_Data section_
* * *

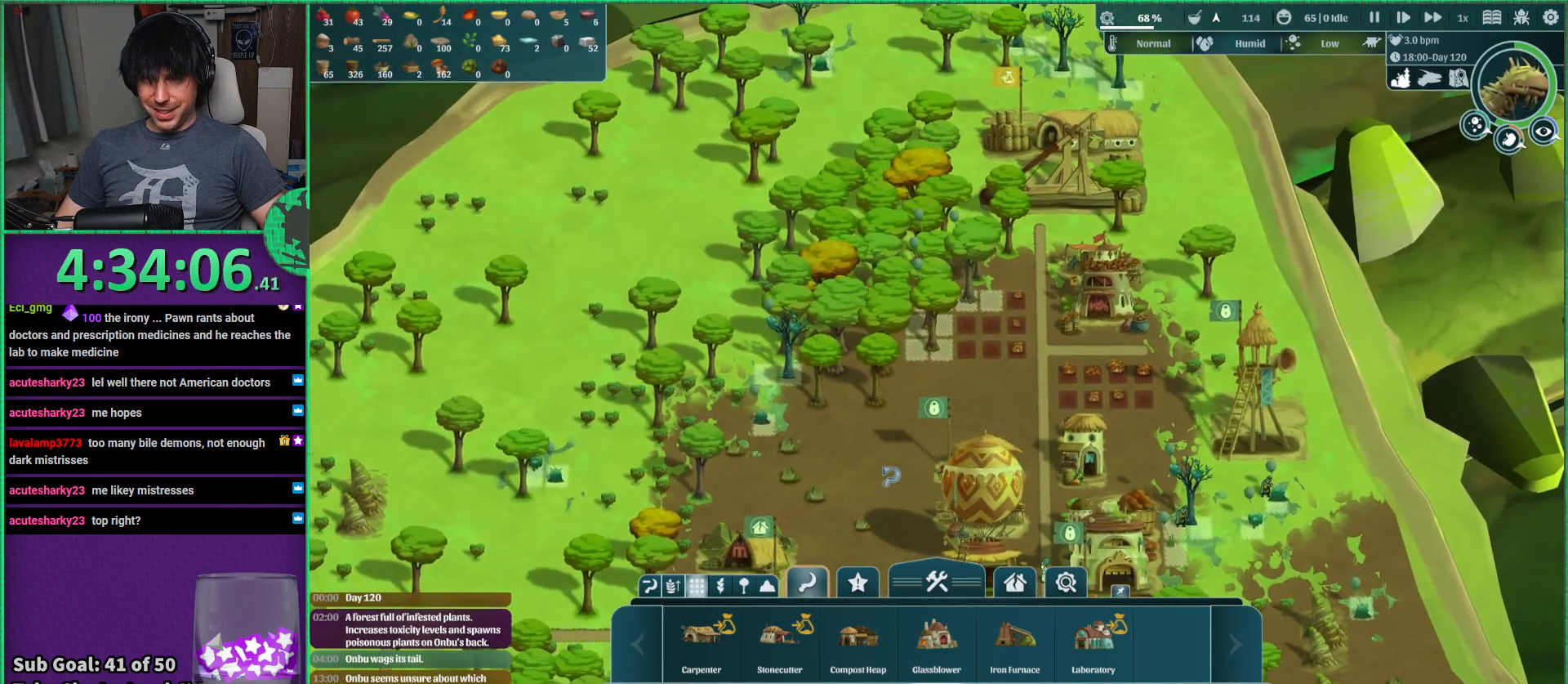
{"keys": [], "events": []}
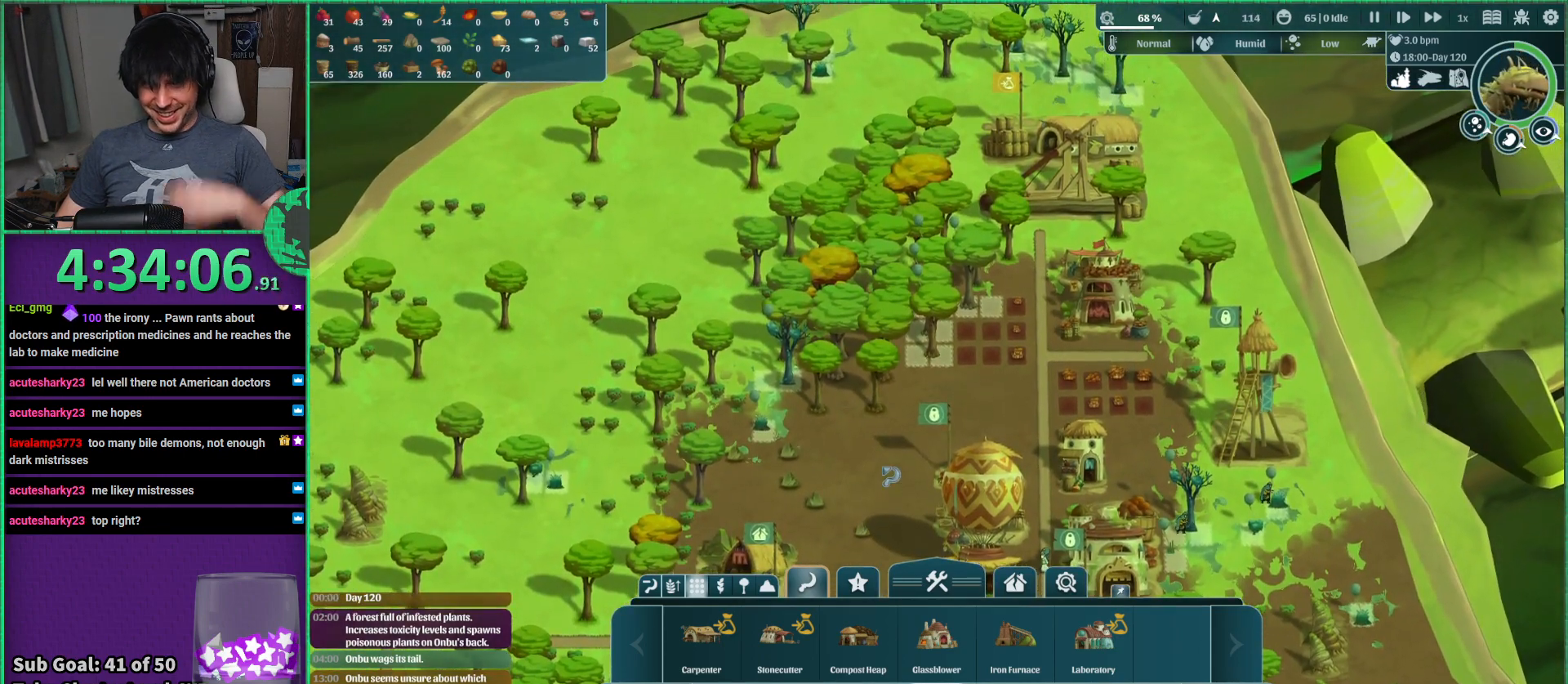
{"keys": [], "events": []}
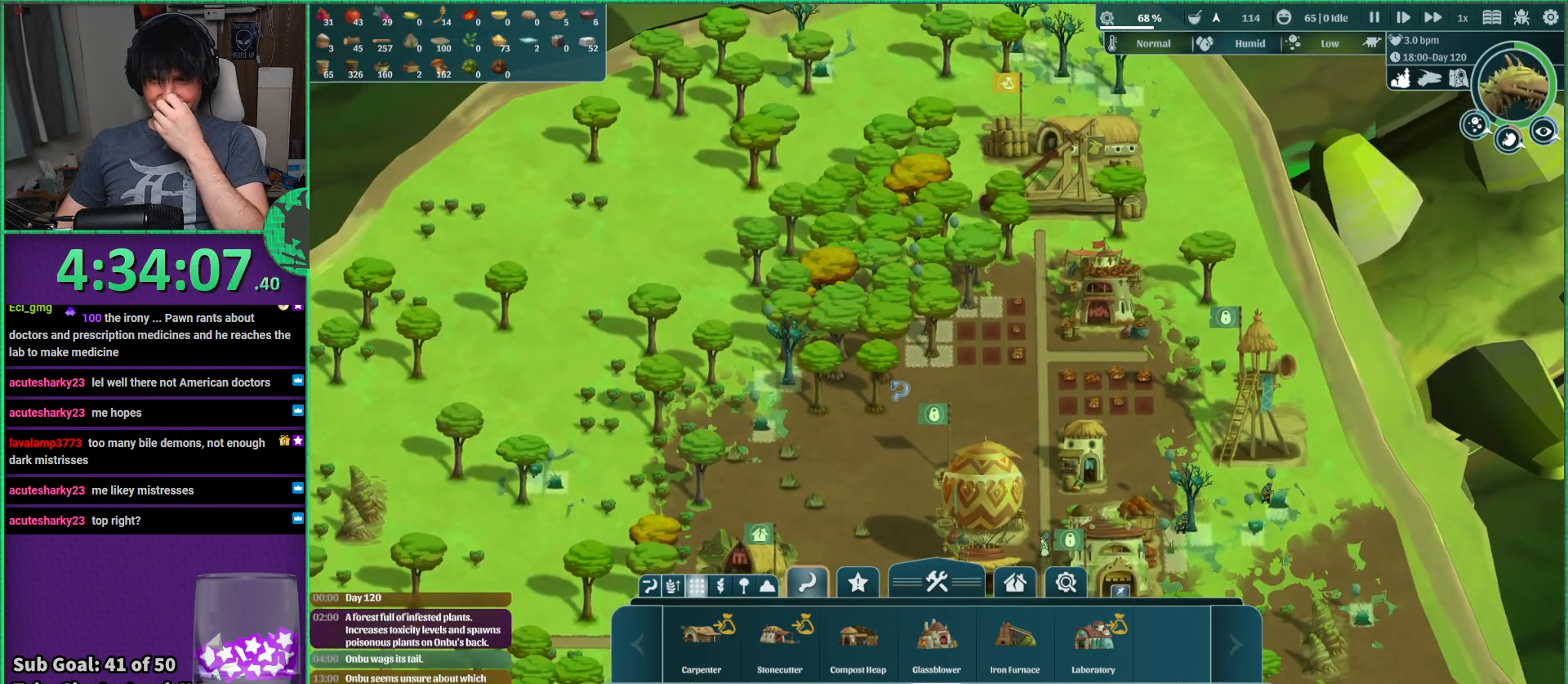
{"keys": [], "events": []}
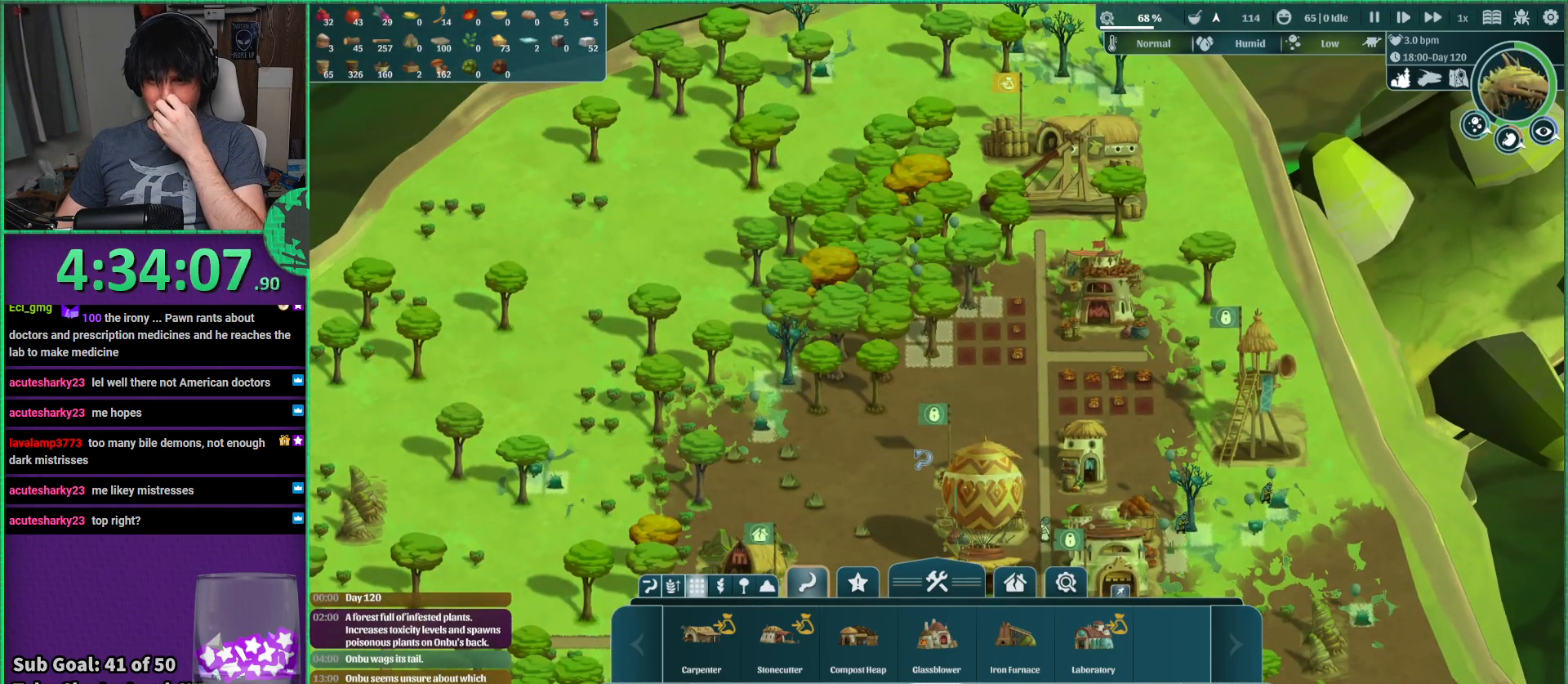
{"keys": [], "events": []}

* * *

_Problem to work on_
Text only, please: give the listing again word for word with no images.

_The completed task_
{"keys": [], "events": []}
{"keys": [], "events": []}
{"keys": [], "events": []}
{"keys": [], "events": []}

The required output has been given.